Task to carry out:
Repeat the listing word for word, but skip any pictures.

- - - - -

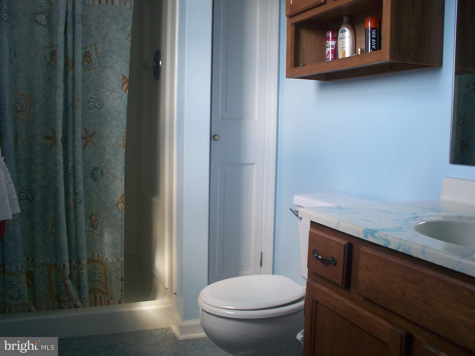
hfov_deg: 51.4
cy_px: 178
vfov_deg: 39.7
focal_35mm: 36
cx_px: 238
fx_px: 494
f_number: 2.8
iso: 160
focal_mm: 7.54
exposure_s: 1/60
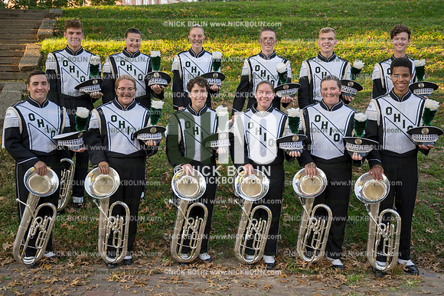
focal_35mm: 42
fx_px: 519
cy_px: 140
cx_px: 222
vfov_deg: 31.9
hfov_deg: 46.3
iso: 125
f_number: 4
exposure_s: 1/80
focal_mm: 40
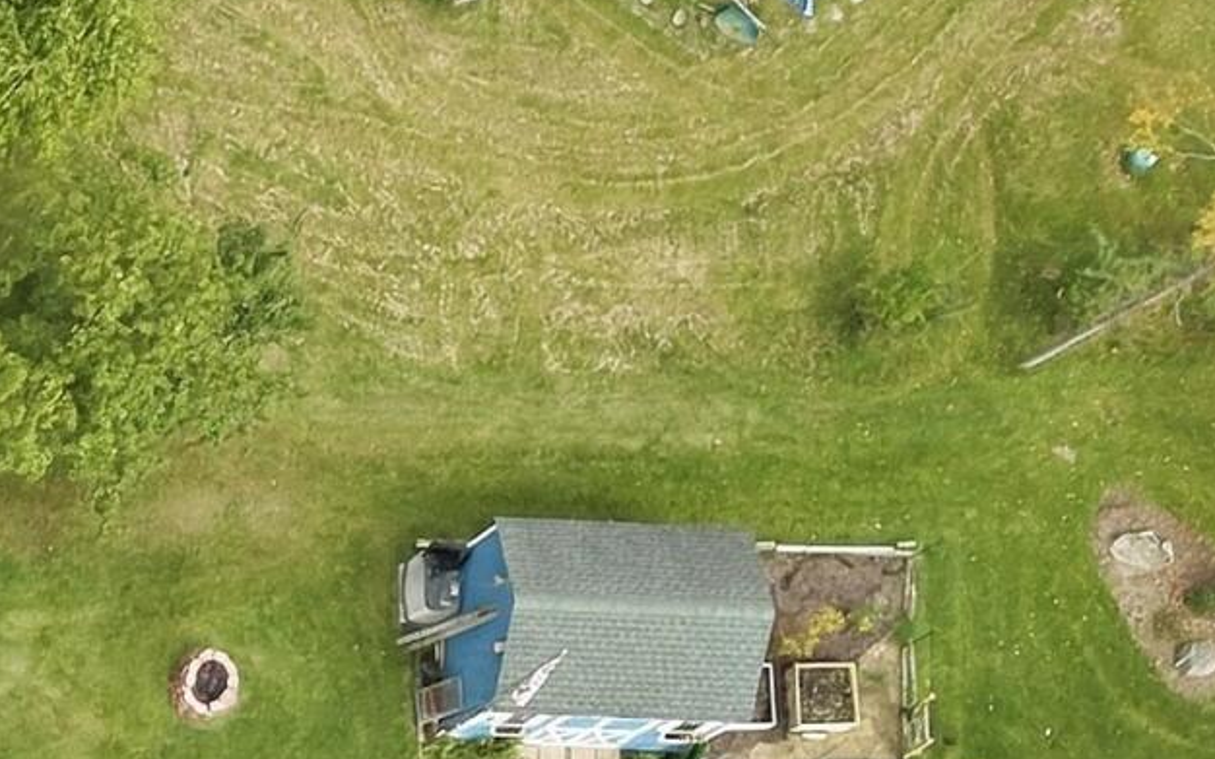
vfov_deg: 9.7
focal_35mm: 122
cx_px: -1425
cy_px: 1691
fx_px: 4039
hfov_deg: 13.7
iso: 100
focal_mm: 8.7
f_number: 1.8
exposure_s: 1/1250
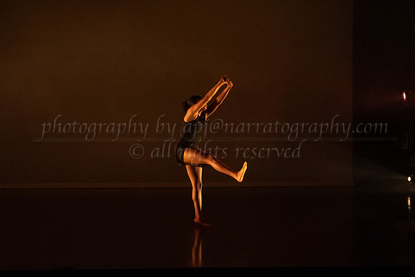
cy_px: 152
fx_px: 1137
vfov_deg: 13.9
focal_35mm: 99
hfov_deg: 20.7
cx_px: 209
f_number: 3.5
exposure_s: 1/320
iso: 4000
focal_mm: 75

- - - - -

Result of this exercise:
hfov_deg: 51.4
cy_px: 178
vfov_deg: 39.7
focal_35mm: 36
cx_px: 238
fx_px: 494
f_number: 2.8
iso: 160
focal_mm: 7.54
exposure_s: 1/60
focal_35mm: 42
fx_px: 519
cy_px: 140
cx_px: 222
vfov_deg: 31.9
hfov_deg: 46.3
iso: 125
f_number: 4
exposure_s: 1/80
focal_mm: 40
vfov_deg: 9.7
focal_35mm: 122
cx_px: -1425
cy_px: 1691
fx_px: 4039
hfov_deg: 13.7
iso: 100
focal_mm: 8.7
f_number: 1.8
exposure_s: 1/1250
cy_px: 152
fx_px: 1137
vfov_deg: 13.9
focal_35mm: 99
hfov_deg: 20.7
cx_px: 209
f_number: 3.5
exposure_s: 1/320
iso: 4000
focal_mm: 75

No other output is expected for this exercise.